■ **Recorded information**:
-------
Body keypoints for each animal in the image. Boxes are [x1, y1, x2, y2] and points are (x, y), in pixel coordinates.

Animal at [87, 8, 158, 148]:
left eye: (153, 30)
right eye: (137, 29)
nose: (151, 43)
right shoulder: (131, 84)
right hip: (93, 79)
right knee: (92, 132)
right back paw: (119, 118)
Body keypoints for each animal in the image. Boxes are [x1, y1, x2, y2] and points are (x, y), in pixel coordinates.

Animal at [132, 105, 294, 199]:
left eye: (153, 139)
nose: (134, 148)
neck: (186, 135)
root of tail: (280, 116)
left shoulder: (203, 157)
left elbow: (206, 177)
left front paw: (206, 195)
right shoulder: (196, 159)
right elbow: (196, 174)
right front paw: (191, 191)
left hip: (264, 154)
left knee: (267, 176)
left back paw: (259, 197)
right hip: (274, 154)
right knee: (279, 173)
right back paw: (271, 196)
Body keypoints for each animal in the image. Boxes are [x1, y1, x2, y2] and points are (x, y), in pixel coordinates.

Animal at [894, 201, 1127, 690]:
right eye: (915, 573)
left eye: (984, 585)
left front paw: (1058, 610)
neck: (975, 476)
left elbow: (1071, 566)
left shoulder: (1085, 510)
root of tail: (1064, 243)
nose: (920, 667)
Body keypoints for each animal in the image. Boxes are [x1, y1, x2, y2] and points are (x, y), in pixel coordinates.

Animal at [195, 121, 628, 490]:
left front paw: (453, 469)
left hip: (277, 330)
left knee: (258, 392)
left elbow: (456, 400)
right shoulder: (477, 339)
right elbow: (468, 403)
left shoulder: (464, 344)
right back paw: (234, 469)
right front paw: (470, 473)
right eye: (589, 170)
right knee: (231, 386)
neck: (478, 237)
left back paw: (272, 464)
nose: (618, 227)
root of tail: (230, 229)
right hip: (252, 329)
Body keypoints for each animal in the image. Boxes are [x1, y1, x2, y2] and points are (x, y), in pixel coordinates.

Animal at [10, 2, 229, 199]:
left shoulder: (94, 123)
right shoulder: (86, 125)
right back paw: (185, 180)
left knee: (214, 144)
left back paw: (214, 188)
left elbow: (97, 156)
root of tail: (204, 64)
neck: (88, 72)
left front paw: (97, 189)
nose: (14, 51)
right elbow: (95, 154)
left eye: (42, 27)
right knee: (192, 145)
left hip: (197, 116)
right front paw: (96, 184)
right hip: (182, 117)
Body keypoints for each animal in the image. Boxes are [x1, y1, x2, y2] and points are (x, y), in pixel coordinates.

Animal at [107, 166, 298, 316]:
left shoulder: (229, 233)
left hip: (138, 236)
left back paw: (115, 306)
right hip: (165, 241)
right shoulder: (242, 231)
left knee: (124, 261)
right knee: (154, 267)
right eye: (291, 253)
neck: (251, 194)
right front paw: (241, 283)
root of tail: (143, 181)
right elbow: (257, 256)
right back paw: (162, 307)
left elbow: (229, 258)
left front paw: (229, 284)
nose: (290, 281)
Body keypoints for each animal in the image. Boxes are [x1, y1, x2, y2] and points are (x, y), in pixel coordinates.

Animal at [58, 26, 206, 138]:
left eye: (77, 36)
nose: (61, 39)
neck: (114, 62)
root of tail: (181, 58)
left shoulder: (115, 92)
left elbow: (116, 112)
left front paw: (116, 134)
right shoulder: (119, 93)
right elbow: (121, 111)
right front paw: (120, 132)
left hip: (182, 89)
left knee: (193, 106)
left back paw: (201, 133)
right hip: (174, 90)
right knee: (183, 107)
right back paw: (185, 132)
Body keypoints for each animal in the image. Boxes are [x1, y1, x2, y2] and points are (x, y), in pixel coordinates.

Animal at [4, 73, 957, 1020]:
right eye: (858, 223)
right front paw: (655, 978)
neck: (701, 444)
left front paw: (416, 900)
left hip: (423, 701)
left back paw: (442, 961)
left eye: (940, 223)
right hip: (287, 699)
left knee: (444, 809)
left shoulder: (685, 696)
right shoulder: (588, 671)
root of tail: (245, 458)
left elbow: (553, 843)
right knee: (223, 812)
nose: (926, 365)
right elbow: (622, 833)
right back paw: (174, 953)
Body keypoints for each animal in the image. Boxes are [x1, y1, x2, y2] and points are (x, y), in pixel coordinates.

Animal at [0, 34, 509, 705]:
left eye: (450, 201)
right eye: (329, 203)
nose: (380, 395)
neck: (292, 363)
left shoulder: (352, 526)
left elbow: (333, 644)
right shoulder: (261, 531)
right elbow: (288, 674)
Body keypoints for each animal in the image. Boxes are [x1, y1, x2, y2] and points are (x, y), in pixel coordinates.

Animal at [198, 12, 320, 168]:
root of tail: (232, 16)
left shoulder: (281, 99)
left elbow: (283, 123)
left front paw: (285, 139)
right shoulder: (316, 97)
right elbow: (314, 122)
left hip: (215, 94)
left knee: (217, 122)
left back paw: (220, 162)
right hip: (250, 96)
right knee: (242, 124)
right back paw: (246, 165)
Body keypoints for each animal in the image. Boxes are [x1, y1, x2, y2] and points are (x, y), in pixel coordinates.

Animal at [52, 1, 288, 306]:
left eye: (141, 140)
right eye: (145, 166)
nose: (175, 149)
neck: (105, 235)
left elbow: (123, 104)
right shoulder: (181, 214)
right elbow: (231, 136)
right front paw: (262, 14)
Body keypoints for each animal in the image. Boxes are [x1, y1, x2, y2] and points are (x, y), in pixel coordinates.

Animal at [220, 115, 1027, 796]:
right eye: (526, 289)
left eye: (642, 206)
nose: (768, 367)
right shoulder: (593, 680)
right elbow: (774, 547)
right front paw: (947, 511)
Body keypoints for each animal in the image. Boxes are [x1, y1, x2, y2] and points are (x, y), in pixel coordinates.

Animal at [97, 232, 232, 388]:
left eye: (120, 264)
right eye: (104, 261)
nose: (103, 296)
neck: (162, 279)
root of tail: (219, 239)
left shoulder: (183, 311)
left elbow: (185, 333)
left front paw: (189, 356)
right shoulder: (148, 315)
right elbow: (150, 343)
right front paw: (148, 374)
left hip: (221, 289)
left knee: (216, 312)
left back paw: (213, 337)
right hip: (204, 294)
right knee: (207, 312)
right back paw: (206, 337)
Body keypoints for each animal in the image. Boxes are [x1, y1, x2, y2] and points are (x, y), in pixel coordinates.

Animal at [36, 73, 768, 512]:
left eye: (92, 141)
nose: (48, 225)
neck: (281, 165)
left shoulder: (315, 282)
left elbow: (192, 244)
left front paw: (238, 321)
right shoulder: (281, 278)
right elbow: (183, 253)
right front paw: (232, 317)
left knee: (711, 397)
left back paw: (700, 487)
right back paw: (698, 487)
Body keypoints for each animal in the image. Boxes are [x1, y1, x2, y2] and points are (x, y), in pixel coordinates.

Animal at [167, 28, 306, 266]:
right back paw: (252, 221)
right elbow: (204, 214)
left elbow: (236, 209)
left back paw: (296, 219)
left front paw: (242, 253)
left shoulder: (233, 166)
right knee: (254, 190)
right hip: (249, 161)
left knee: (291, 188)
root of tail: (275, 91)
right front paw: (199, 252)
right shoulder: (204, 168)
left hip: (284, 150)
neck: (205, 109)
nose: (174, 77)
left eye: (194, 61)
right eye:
-------
Using the data above, print exactly the lines from the line that contains "right front paw: (655, 978)" through the line that contains "right front paw: (262, 14)", with both included.

■ **Task answer**:
right front paw: (655, 978)
neck: (701, 444)
left front paw: (416, 900)
left hip: (423, 701)
left back paw: (442, 961)
left eye: (940, 223)
right hip: (287, 699)
left knee: (444, 809)
left shoulder: (685, 696)
right shoulder: (588, 671)
root of tail: (245, 458)
left elbow: (553, 843)
right knee: (223, 812)
nose: (926, 365)
right elbow: (622, 833)
right back paw: (174, 953)
Body keypoints for each animal in the image. Boxes are [x1, y1, x2, y2] and points are (x, y), in pixel coordinates.

Animal at [0, 34, 509, 705]:
left eye: (450, 201)
right eye: (329, 203)
nose: (380, 395)
neck: (292, 363)
left shoulder: (352, 526)
left elbow: (333, 644)
right shoulder: (261, 531)
right elbow: (288, 674)
Body keypoints for each animal in the image. Boxes are [x1, y1, x2, y2] and points are (x, y), in pixel coordinates.

Animal at [198, 12, 320, 168]:
root of tail: (232, 16)
left shoulder: (281, 99)
left elbow: (283, 123)
left front paw: (285, 139)
right shoulder: (316, 97)
right elbow: (314, 122)
left hip: (215, 94)
left knee: (217, 122)
left back paw: (220, 162)
right hip: (250, 96)
right knee: (242, 124)
right back paw: (246, 165)
Body keypoints for each animal in the image. Boxes are [x1, y1, x2, y2] and points are (x, y), in pixel coordinates.

Animal at [52, 1, 288, 306]:
left eye: (141, 140)
right eye: (145, 166)
nose: (175, 149)
neck: (105, 235)
left elbow: (123, 104)
right shoulder: (181, 214)
right elbow: (231, 136)
right front paw: (262, 14)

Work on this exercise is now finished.